Saat reformasi sampai saat ini, organisasi perempuan terus bermunculan dalam berbagai bentuk, partai politik pun tidak ketinggalan memasukkan unsur perempuan ke dalam bidang organisasinya maupun sayap organisasi yang dipimpin langsung oleh perempuan. Misalnya, Partai Golkar memiliki Kesatuan Perempuan Partai Golkar (KPPG), Partai Persatuan Pembangunan (PPP) memikili Wanita Persatuan, Partai Kebangkitan Bangsa (PKB) memiliki Perempuan Kebangkitan Bangsa, Partai Demokrasi Indonesia Perjuangan (PDIP) memiliki Departemen Urusan Pemberdayaan Perempuan (DUPP), Partai Amanat Nasional (PAN) memiliki Perempuan Amanat Nasional. Namun demikian, perjuangan perempuan masih menemui jalan berliku karena hingga saat ini untuk mencapai wilayah publik (lembaga legislatif) harus melalui pintu partai politik sebagai satu-satunya mesin politik di Indonesia. Padahal, tidak semua partai politik berpihak kepada perempuan. Misalnya, rapat partai dilakukan pada malam hari hingga menjelang subuh. Keadaan ini menyulitkan bagi perempuan, yang secara tradisional terikat dengan beban kewajiban untuk menjaga anak dan melayani suami. Sehingga, hal tersebut menghambat perempuan untuk berperan di bidang politik.
Keterwakilan perempuan di parlemen dengan kuota 30% sudah menunjukkan adanya kebebasan dan hak-hak formal, ditunjukkan dalam Undang-Undang No. 10 Tahun 2008. Artinya demokrasi sudah menyentuh untuk kaum perempuan yang ingin masuk dalam kursi parlemen. Perjuangan perempuan juga mengalami hambatan seperti partai lebih condong mengajukan calon laki-laki, metode penghitungan suara terbuka, masyarakat yang masih berpendirian perempuan hendaknya mengurus rumah tangga atau hanya mencari tambahan nafkah, bukan masuk dalam dunia politik, metode terbuka membuat bersaing dengan laki-laki dalam meyakinkan perempuan untuk dipilih.

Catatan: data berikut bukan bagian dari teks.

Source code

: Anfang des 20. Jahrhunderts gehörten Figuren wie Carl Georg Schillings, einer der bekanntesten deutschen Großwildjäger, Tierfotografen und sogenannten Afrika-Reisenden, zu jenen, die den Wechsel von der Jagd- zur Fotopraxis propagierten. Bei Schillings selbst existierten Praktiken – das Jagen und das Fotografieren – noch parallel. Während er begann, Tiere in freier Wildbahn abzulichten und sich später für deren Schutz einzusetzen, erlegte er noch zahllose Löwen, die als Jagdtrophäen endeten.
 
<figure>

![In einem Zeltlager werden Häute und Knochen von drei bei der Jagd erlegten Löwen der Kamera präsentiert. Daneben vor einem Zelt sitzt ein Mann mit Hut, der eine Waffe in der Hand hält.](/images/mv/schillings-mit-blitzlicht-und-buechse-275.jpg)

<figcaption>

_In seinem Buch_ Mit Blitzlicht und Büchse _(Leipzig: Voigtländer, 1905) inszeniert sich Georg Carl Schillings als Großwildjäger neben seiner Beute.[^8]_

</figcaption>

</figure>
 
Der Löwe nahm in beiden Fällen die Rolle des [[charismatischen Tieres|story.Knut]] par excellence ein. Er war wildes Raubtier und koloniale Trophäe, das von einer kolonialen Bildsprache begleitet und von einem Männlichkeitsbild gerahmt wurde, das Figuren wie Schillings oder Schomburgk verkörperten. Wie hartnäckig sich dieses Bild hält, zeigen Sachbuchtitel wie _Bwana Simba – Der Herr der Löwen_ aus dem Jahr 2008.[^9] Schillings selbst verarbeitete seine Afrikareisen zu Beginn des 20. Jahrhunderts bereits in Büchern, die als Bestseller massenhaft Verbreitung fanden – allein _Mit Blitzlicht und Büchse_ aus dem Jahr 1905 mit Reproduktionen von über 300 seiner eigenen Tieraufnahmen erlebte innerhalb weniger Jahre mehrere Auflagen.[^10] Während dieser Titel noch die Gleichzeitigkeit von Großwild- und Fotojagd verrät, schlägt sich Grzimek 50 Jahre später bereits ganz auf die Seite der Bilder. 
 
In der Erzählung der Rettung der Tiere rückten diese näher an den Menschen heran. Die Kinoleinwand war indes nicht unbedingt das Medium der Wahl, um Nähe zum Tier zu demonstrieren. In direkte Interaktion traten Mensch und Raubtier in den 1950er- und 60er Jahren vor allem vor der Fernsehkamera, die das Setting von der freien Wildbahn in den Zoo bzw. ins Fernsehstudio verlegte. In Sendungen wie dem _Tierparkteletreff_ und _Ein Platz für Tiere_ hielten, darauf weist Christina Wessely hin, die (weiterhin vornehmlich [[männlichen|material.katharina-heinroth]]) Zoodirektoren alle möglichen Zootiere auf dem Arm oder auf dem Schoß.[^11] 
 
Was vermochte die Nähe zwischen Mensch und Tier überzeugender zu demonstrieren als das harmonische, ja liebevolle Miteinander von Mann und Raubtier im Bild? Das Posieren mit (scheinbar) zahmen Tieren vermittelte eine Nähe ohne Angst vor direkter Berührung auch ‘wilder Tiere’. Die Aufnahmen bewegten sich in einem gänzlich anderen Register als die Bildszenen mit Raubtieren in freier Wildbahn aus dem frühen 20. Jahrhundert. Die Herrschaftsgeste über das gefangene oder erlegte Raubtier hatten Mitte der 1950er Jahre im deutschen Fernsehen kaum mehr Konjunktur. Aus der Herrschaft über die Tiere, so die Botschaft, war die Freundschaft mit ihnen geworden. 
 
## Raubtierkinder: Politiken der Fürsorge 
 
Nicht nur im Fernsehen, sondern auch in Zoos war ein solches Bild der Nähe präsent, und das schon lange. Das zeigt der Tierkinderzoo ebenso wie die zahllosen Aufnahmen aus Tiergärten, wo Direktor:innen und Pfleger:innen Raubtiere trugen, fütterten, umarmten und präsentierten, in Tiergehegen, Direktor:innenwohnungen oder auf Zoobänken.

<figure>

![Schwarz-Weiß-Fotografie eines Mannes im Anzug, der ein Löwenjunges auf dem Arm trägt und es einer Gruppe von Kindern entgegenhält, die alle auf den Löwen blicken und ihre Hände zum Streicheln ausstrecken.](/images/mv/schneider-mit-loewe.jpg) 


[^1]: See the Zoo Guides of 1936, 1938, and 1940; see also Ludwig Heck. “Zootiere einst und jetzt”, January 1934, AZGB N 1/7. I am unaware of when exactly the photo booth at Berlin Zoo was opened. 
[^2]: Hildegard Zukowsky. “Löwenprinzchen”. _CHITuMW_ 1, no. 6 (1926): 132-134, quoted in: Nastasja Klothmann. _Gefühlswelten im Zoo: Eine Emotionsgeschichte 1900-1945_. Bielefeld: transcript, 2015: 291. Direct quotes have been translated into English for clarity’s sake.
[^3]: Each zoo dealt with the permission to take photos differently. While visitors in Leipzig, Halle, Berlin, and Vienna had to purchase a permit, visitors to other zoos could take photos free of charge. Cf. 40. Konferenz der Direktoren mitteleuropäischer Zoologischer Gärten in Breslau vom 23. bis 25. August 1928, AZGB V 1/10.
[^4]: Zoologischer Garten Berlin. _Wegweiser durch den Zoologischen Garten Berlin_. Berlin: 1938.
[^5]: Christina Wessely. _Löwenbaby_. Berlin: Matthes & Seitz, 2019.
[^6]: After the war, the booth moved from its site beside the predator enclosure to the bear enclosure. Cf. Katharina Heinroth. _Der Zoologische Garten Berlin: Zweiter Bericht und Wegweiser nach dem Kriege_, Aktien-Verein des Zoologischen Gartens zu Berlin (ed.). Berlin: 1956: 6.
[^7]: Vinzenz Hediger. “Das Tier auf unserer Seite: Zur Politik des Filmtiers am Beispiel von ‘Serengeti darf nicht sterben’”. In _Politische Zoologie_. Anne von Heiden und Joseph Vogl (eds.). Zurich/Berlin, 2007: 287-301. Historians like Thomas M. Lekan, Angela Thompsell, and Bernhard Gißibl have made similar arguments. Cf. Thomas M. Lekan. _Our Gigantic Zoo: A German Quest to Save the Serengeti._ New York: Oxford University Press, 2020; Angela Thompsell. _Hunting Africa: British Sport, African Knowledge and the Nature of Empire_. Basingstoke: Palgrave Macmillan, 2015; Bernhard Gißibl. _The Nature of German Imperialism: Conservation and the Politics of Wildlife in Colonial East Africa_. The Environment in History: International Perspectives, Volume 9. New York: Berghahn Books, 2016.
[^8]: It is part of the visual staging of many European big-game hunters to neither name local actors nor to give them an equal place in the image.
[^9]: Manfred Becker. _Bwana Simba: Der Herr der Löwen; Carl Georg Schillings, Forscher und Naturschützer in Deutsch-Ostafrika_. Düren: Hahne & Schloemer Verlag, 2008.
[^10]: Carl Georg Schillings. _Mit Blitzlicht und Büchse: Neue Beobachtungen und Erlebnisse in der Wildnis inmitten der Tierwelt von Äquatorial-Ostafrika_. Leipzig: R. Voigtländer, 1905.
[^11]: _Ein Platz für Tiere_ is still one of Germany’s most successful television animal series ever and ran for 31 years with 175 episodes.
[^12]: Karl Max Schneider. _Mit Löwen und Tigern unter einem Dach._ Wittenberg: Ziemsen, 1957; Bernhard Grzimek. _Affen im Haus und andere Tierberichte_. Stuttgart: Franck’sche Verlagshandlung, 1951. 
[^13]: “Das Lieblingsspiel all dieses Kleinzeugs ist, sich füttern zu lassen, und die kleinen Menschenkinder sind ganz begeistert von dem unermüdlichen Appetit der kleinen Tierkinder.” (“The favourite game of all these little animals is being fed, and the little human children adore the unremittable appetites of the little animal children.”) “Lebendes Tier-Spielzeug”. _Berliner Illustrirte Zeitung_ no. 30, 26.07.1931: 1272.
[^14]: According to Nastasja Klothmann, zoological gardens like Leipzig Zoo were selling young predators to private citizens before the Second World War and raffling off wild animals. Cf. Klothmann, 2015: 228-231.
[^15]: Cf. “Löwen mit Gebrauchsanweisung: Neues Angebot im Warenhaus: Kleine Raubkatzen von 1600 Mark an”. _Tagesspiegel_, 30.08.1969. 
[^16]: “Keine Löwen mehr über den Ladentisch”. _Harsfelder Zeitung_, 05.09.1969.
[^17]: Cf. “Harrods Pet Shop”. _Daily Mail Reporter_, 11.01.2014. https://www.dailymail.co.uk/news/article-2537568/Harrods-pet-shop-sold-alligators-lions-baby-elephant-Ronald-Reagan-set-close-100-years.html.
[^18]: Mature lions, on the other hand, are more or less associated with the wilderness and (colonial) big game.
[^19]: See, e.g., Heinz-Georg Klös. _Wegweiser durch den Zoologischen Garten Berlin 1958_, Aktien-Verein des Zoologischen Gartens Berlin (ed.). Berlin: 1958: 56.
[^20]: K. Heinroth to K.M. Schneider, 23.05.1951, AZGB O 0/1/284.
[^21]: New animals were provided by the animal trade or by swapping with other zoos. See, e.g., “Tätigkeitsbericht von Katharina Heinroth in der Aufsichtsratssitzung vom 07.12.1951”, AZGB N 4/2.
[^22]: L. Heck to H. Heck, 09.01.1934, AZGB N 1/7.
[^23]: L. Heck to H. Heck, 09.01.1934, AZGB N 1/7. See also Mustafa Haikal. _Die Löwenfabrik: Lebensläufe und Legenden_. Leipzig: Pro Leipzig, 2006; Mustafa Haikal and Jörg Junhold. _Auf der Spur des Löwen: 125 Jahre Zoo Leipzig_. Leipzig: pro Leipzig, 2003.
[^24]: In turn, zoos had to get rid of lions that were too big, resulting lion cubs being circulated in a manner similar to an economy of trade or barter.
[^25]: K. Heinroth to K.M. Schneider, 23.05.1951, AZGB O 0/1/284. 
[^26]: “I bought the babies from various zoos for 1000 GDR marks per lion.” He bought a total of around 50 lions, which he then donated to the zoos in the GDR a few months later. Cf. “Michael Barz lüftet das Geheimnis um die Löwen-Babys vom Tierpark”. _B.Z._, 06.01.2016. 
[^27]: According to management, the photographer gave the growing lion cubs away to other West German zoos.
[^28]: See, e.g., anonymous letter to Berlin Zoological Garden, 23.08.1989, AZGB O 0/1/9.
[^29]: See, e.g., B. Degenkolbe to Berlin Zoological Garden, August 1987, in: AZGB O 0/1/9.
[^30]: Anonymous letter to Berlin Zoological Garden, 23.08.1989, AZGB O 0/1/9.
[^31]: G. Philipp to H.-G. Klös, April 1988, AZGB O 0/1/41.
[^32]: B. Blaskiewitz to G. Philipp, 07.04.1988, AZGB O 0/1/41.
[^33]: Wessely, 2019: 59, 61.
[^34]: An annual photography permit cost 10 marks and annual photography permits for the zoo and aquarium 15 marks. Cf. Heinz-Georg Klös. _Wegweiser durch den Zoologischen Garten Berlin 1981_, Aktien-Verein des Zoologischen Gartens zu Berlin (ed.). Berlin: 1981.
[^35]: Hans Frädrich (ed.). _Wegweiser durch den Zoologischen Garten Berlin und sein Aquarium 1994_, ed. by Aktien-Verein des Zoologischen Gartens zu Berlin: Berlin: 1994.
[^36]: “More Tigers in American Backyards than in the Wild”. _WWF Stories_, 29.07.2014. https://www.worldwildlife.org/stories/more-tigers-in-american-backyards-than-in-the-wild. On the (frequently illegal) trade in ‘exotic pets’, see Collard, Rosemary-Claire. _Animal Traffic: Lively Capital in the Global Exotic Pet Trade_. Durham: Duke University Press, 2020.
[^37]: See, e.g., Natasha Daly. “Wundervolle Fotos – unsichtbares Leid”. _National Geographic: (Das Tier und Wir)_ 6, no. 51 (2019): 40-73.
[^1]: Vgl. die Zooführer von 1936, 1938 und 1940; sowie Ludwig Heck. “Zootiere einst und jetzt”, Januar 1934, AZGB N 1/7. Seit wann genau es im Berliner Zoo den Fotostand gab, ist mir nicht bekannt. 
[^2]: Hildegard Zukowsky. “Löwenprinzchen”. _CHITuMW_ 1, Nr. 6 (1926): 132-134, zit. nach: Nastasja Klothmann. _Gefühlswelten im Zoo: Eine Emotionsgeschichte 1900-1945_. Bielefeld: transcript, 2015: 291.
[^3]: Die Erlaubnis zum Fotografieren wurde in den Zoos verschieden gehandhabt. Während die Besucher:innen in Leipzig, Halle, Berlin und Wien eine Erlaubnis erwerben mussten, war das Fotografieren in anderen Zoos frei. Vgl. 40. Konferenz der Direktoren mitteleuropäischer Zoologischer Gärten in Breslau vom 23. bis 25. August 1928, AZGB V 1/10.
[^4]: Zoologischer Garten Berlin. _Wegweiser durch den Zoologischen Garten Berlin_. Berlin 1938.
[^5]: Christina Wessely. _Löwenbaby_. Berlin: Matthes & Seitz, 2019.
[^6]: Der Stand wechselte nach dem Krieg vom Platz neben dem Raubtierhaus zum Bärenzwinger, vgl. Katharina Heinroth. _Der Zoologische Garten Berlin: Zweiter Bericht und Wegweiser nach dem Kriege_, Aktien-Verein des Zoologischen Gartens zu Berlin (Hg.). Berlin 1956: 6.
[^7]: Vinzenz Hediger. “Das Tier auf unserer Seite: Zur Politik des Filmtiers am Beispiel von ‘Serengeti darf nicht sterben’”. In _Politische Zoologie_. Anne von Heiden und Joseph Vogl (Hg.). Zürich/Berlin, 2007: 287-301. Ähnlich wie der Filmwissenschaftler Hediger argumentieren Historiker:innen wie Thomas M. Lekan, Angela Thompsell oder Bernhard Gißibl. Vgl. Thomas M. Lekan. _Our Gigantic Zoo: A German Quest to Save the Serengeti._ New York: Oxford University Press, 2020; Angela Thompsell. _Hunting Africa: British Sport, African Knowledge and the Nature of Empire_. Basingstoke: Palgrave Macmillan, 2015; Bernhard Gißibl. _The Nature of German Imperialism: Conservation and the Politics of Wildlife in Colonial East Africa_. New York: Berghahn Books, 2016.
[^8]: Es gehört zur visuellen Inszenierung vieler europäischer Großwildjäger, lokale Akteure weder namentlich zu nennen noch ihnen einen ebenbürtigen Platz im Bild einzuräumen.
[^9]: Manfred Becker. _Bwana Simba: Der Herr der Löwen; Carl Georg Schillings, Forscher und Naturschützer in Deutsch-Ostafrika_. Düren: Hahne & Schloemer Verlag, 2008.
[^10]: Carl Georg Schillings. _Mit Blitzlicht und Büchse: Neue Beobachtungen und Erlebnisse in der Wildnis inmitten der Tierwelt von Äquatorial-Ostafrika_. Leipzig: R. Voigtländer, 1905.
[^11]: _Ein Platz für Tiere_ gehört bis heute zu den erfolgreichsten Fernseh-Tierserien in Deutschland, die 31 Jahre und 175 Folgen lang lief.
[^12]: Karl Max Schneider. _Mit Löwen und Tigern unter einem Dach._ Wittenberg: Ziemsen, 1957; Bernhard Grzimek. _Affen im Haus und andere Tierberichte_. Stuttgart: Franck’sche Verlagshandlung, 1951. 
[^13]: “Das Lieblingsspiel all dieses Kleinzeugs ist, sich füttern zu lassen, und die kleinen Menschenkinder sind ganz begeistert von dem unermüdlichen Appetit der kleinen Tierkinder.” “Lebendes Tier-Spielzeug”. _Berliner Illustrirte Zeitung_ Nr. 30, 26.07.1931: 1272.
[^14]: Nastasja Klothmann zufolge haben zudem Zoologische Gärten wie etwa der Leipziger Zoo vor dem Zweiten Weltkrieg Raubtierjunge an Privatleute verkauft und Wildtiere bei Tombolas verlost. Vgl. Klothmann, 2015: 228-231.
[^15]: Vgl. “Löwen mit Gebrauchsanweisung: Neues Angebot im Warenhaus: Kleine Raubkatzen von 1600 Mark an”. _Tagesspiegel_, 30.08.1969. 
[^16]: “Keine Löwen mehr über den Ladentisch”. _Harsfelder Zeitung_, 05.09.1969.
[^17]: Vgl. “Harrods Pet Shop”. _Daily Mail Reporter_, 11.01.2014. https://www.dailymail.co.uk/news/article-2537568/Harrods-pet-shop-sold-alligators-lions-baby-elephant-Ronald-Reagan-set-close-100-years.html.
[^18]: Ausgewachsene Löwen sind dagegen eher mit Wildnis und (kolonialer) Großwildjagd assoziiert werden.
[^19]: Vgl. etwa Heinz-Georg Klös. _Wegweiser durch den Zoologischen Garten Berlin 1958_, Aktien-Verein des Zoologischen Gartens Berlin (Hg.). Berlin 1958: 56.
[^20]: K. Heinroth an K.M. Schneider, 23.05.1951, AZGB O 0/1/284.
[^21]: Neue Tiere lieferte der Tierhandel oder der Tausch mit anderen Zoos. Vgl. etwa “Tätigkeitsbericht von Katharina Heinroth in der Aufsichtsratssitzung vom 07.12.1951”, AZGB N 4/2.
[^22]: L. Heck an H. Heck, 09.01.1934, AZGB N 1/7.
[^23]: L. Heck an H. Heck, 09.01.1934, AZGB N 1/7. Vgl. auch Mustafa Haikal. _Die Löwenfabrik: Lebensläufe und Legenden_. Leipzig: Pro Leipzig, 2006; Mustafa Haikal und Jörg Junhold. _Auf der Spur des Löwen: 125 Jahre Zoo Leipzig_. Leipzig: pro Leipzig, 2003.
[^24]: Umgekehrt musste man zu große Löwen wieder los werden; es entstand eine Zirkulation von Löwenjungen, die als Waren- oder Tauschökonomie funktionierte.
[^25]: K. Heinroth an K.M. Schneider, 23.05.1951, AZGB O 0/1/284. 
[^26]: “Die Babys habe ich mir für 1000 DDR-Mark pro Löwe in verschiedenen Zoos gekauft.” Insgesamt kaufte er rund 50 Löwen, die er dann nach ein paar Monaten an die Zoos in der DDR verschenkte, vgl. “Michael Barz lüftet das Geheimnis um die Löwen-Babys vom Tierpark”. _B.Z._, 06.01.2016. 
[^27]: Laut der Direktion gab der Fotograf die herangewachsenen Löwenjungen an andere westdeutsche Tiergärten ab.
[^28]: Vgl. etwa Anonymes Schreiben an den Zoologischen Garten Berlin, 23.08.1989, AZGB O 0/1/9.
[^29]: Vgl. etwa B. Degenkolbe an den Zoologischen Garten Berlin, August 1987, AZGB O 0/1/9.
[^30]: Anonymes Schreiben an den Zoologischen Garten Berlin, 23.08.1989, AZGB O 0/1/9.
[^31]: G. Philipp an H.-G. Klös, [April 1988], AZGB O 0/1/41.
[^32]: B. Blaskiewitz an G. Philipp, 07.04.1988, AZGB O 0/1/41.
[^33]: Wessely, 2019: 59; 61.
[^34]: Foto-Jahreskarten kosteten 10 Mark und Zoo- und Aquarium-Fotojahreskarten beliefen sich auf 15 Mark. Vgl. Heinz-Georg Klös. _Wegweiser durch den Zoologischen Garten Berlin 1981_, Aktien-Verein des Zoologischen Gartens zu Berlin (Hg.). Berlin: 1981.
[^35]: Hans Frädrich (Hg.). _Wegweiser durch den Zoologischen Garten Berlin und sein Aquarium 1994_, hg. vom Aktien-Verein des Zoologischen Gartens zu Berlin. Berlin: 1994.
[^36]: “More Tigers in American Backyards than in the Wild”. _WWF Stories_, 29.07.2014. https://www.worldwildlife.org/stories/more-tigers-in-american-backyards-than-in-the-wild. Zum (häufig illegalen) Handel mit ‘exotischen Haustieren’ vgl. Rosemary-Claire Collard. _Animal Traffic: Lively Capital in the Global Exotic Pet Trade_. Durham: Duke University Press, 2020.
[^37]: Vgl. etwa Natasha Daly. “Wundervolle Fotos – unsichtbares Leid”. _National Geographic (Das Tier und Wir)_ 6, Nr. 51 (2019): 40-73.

Dengan demikian, perjuangan perempuan dalam upaya menegakkan kesetaraan gender masih sulit namun sudah menginjak langkah awal. Peningkatan jumlah anggota dewan perempuan dari periode ke periode belum mampu mengentaskan kaumnya dari ketidaksetaraan gender yang dialami. Oleh karena itu, perjuangan perempuan untuk mewujudkan kesetaraan gender tidak dapat dilakukan oleh kaum perempuan sendiri, perjuangan tersebut juga memerlukan upaya yang sistematis, terprogram, dan berkesinambungan pada semua sisi pembangunan. Disamping itu, perjuangan tersebut juga memerlukan komitmen bersama dari para pengambil keputusan, tokoh masyarakat, tokoh agama, tokoh adat, LSM, kaum cendekiawan, beserta seluruh elemen masyarakat .


Sumber :
Ramsey, Andy dan La Bakry, 2009, Politik dan Pemerintahan Indonesa. Masyarakat Ilmu Pemerintahan Indonesia, Jakarta.